Conseil constitutionnel : partialité à tous les étages

Conseil constitutionnel : partialité à tous les étages

Libération
Rebonds, lundi 5 septembre 2011, p. 23

Dans l’euphorie qui a précédé l’instauration de la question prioritaire de constitutionnalité (QPC), on ne s’est pas suffisamment interrogé sur l’aptitude du Conseil constitutionnel à assurer ses missions de manière impartiale. La QPC soulevée dans l’affaire Chirac, et sans laquelle le procès aurait pu démarrer six mois plus tôt, a jeté une lumière crue sur le fossé qui sépare le Conseil constitutionnel des standards européens.
Dès lors que le Conseil détient des prérogatives de juge, il se doit de présenter les garanties inhérentes à toute juridiction; à commencer par le principe d’impartialité, fermement établi par la Cour européenne des droits de l’homme. Au lieu de quoi, il réussit le tour de force d’illustrer toutes les facettes de la partialité : vassalité; juge et partie; monolithisme.
Vassalité. Imaginons que la Cour de cassation ait fait le choix de transmettre la «QPC Chirac» au Conseil constitutionnel. Jacques Chirac et Jean-Louis Debré avaient déjà fait savoir qu’ils s’abstiendraient de siéger : c’était bien le moins. La probité aurait commandé à plusieurs autres Sages de se déporter également, du fait de leur carrière, des fonctions occupées auprès de Jacques Chirac, des nominations qu’ils lui doivent. En somme, le Conseil n’aurait eu d’autre choix que de se déconsidérer en siégeant ou de se déporter dans sa quasi-totalité. En un sens, c’est une véritable crise que la Cour de cassation aura épargnée au Conseil constitutionnel en ne lui transmettant pas.
Bien au-delà du cas Chirac, ce n’était pas la première fois (ni la dernière) qu’une question prioritaire de constitutionnalité plaçait la rue Montpensier en difficulté.
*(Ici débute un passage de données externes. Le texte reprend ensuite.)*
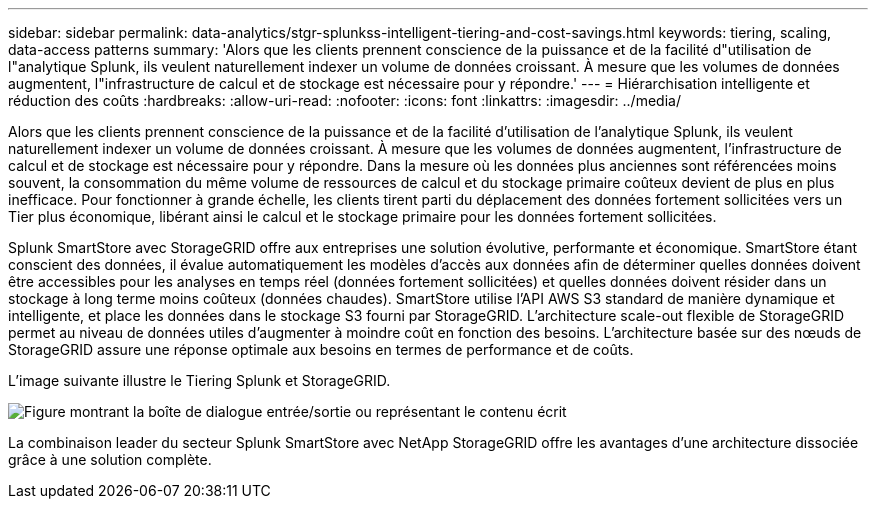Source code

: ---
sidebar: sidebar 
permalink: data-analytics/stgr-splunkss-intelligent-tiering-and-cost-savings.html 
keywords: tiering, scaling, data-access patterns 
summary: 'Alors que les clients prennent conscience de la puissance et de la facilité d"utilisation de l"analytique Splunk, ils veulent naturellement indexer un volume de données croissant. À mesure que les volumes de données augmentent, l"infrastructure de calcul et de stockage est nécessaire pour y répondre.' 
---
= Hiérarchisation intelligente et réduction des coûts
:hardbreaks:
:allow-uri-read: 
:nofooter: 
:icons: font
:linkattrs: 
:imagesdir: ../media/


[role="lead"]
Alors que les clients prennent conscience de la puissance et de la facilité d'utilisation de l'analytique Splunk, ils veulent naturellement indexer un volume de données croissant. À mesure que les volumes de données augmentent, l'infrastructure de calcul et de stockage est nécessaire pour y répondre. Dans la mesure où les données plus anciennes sont référencées moins souvent, la consommation du même volume de ressources de calcul et du stockage primaire coûteux devient de plus en plus inefficace. Pour fonctionner à grande échelle, les clients tirent parti du déplacement des données fortement sollicitées vers un Tier plus économique, libérant ainsi le calcul et le stockage primaire pour les données fortement sollicitées.

Splunk SmartStore avec StorageGRID offre aux entreprises une solution évolutive, performante et économique. SmartStore étant conscient des données, il évalue automatiquement les modèles d'accès aux données afin de déterminer quelles données doivent être accessibles pour les analyses en temps réel (données fortement sollicitées) et quelles données doivent résider dans un stockage à long terme moins coûteux (données chaudes). SmartStore utilise l'API AWS S3 standard de manière dynamique et intelligente, et place les données dans le stockage S3 fourni par StorageGRID. L'architecture scale-out flexible de StorageGRID permet au niveau de données utiles d'augmenter à moindre coût en fonction des besoins. L'architecture basée sur des nœuds de StorageGRID assure une réponse optimale aux besoins en termes de performance et de coûts.

L'image suivante illustre le Tiering Splunk et StorageGRID.

image:stgr-splunkss-image2.png["Figure montrant la boîte de dialogue entrée/sortie ou représentant le contenu écrit"]

La combinaison leader du secteur Splunk SmartStore avec NetApp StorageGRID offre les avantages d'une architecture dissociée grâce à une solution complète.
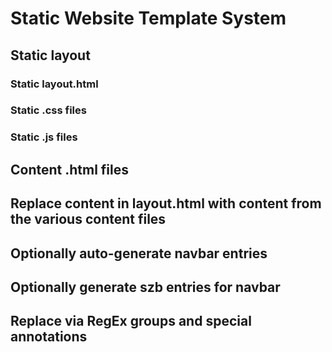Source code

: * Static Website Template System
** Static layout
*** Static layout.html
*** Static .css files
*** Static .js files
** Content .html files
** Replace content in layout.html with content from the various content files
** Optionally auto-generate navbar entries
** Optionally generate szb entries for navbar
** Replace via RegEx groups and special annotations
Juge et partie. La présence au sein du Conseil d’anciens présidents, de parlementaires ou de hauts fonctionnaires aurait normalement dû rendre impraticable la QPC : celle-ci les expose à se prononcer sur des lois qu’ils ont, dans leurs fonctions antérieures, inspirées, initiées, votées ou co-rédigées. En somme, elle les invite à être juge et partie. Exemple : le 16 septembre 2010, le Conseil constitutionnel examine la constitutionnalité d’une loi de 2003 imposant de se soumettre à un prélèvement ADN. Parmi les neufs membres du Conseil constitutionnel prenant part à la décision, cinq avaient déjà eu à se prononcer sur la question : Michel Charasse et Hubert Haenel au Sénat, Jacques Barrot et Jean-Louis Debré à l’Assemblée nationale, enfin Pierre Steinmetz, directeur du cabinet du Premier ministre de l’époque et co-rédacteur du projet de loi.
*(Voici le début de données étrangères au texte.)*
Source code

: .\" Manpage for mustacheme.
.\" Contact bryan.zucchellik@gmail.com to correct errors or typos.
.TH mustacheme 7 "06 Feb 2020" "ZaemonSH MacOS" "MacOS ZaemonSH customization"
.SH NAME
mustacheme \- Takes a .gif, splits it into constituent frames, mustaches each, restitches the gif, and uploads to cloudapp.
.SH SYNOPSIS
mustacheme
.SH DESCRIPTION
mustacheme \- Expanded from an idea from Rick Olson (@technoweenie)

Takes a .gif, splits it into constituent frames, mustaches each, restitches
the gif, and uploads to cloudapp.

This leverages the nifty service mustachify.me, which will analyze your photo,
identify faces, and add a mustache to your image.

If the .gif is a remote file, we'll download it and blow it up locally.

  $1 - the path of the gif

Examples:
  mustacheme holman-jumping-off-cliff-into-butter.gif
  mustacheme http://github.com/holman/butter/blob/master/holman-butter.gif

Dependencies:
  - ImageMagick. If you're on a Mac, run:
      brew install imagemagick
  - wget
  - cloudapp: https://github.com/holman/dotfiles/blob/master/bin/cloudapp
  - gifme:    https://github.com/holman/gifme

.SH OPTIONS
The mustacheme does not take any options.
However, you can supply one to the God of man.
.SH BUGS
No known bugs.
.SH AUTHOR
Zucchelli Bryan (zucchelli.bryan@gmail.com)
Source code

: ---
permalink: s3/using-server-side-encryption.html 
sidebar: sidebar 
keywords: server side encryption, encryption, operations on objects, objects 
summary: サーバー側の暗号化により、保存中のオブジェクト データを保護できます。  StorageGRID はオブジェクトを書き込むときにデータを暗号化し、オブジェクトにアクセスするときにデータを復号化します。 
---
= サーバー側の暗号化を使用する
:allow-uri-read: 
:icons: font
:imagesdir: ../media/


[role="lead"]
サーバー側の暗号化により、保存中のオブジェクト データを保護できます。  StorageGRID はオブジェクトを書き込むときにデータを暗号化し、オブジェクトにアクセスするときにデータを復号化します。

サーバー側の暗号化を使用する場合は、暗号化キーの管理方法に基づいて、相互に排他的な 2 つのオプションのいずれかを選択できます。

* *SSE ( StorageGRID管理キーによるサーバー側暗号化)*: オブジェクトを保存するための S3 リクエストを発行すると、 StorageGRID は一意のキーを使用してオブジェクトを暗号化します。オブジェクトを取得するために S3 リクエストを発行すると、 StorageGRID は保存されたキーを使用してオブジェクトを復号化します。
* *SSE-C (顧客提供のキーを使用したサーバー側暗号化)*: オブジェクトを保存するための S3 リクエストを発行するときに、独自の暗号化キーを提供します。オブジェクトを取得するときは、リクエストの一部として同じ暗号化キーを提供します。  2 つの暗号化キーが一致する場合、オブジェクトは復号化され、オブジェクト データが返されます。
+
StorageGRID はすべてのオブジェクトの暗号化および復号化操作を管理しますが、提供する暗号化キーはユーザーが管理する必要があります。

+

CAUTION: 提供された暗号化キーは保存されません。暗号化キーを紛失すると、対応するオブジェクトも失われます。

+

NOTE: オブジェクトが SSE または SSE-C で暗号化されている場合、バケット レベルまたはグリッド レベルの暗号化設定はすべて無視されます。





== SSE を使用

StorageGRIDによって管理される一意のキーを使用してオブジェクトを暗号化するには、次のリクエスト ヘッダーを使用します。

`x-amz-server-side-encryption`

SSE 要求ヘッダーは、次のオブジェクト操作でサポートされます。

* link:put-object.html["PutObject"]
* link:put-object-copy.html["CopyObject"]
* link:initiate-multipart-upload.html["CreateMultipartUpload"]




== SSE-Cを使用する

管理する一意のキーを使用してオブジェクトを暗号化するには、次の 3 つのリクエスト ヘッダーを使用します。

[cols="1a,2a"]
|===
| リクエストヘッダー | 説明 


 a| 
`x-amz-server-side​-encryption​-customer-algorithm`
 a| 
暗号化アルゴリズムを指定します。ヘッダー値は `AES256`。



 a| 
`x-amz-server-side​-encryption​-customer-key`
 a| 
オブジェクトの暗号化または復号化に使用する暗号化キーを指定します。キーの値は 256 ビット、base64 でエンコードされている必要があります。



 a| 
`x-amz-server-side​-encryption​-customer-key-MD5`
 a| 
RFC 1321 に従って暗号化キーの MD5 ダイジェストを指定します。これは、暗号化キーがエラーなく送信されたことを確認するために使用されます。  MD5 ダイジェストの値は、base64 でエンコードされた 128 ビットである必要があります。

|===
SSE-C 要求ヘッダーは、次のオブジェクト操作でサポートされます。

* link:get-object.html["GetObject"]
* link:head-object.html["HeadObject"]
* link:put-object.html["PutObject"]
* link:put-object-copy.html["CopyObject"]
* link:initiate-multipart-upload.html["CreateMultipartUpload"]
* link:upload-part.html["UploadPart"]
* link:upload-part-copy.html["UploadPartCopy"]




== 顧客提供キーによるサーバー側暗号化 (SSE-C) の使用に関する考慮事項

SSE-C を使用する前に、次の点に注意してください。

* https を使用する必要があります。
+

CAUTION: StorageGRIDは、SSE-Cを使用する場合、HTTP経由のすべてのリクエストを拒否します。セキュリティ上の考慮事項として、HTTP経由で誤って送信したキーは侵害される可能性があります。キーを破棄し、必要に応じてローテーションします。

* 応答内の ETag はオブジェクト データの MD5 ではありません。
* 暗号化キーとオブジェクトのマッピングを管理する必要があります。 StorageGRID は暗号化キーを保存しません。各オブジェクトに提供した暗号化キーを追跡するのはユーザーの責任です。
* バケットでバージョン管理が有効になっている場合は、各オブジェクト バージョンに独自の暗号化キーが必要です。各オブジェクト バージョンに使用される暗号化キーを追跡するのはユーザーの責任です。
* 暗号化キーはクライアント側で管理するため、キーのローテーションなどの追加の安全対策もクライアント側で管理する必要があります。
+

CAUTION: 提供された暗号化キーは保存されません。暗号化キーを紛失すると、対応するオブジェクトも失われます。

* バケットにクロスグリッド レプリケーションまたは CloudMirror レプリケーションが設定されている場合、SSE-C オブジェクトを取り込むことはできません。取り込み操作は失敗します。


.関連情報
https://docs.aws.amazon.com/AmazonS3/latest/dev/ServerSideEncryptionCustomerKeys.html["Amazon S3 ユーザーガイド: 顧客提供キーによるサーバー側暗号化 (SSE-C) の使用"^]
Le principe d’impartialité aurait commandé qu’ils s’abstiennent de se prononcer, ce qu’aurait fait n’importe quel magistrat. Au risque de ne pas atteindre le quorum de sept membres sans lequel une décision ne peut être rendue.
Qu’à cela ne tienne : le Conseil constitutionnel avait pris les devants dès le 4 février 2010 en n’hésitant pas à introduire dans son règlement intérieur une disposition sur mesure : «Le seul fait qu’un membre du Conseil constitutionnel a participé à l’élaboration de la disposition législative faisant l’objet de la question de constitutionnalité ne constitue pas en lui-même une cause de récusation.»
C’est ainsi, au prix d’un coup de force procédural, que le Conseil constitutionnel a cru pouvoir concilier sa composition politique avec la QPC, sacrifier les standards européens pour sauver la réforme.
On est loin, bien loin, des codes de procédure qui régissent avec soin le fonctionnement d’une juridiction.
Qu’en pense Guy Canivet qui a renoncé à son poste de premier président de la Cour de cassation pour celui de simple membre du Conseil ?
Monolithisme. Le caractère politiquement monocolore du Conseil constitutionnel suffisait déjà à poser la question du procès impartial.
Mesure-t-on que le Conseil est aussi le juge des élections présidentielles et législatives; qu’il sera l’arbitre suprême en cas de scrutins serrés ? Etc.
Au final, la «QPC Chirac» aura eu le mérite d’attirer l’attention sur le caractère très inachevé de la mutation d’une instance politique en une véritable juridiction. On comprend les réticences immédiatement exprimées par la Cour de cassation à l’égard de la réforme. En instaurant la QPC sans avoir préalablement modifié la composition du Conseil constitutionnel, dépolitisé son mode de désignation et professionnalisé son mode de recrutement, on aura imprudemment mis la charrue avant les bœufs.